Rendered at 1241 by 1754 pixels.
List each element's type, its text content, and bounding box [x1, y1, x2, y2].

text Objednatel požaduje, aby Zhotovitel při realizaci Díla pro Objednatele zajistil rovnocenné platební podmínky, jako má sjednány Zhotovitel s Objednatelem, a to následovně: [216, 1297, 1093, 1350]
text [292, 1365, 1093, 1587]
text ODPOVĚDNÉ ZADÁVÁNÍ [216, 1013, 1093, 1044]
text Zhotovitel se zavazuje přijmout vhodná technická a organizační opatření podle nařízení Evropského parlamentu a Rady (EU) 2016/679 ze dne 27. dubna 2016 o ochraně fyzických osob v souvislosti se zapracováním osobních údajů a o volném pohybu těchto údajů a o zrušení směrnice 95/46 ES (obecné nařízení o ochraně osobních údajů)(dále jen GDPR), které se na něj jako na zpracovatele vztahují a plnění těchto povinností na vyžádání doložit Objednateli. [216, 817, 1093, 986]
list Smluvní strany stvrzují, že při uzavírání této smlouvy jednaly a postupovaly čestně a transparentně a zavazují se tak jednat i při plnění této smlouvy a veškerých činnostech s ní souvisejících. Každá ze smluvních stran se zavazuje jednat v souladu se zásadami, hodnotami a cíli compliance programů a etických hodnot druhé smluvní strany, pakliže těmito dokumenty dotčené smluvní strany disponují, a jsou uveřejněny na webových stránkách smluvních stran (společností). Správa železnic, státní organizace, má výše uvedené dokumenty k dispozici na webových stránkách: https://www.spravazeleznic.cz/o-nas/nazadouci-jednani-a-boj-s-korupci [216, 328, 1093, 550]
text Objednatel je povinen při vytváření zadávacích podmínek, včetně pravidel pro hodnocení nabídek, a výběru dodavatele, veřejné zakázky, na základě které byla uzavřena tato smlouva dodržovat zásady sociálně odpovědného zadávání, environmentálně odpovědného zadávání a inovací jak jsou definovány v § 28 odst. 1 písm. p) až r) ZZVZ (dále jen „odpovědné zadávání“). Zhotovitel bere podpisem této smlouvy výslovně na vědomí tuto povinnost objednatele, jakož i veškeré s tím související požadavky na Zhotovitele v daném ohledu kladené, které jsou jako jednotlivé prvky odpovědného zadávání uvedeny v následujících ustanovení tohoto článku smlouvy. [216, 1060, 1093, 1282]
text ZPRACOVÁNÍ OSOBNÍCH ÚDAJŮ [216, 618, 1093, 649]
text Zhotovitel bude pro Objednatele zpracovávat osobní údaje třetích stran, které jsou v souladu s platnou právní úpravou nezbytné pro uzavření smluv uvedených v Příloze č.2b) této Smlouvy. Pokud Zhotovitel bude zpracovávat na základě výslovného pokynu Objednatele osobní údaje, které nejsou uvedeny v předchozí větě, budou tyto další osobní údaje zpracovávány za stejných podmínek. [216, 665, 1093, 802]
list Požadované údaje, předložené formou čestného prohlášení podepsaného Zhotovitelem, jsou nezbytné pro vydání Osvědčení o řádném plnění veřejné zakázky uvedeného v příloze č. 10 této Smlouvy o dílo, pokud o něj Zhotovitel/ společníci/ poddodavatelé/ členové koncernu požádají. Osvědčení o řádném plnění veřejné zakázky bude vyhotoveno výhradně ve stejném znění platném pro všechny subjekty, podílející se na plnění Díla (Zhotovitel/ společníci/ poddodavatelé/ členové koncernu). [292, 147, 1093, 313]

**Problem details**
Go through the records and count the lines that include the string "Díla"; state that number alone.

**Output of the exercise**
2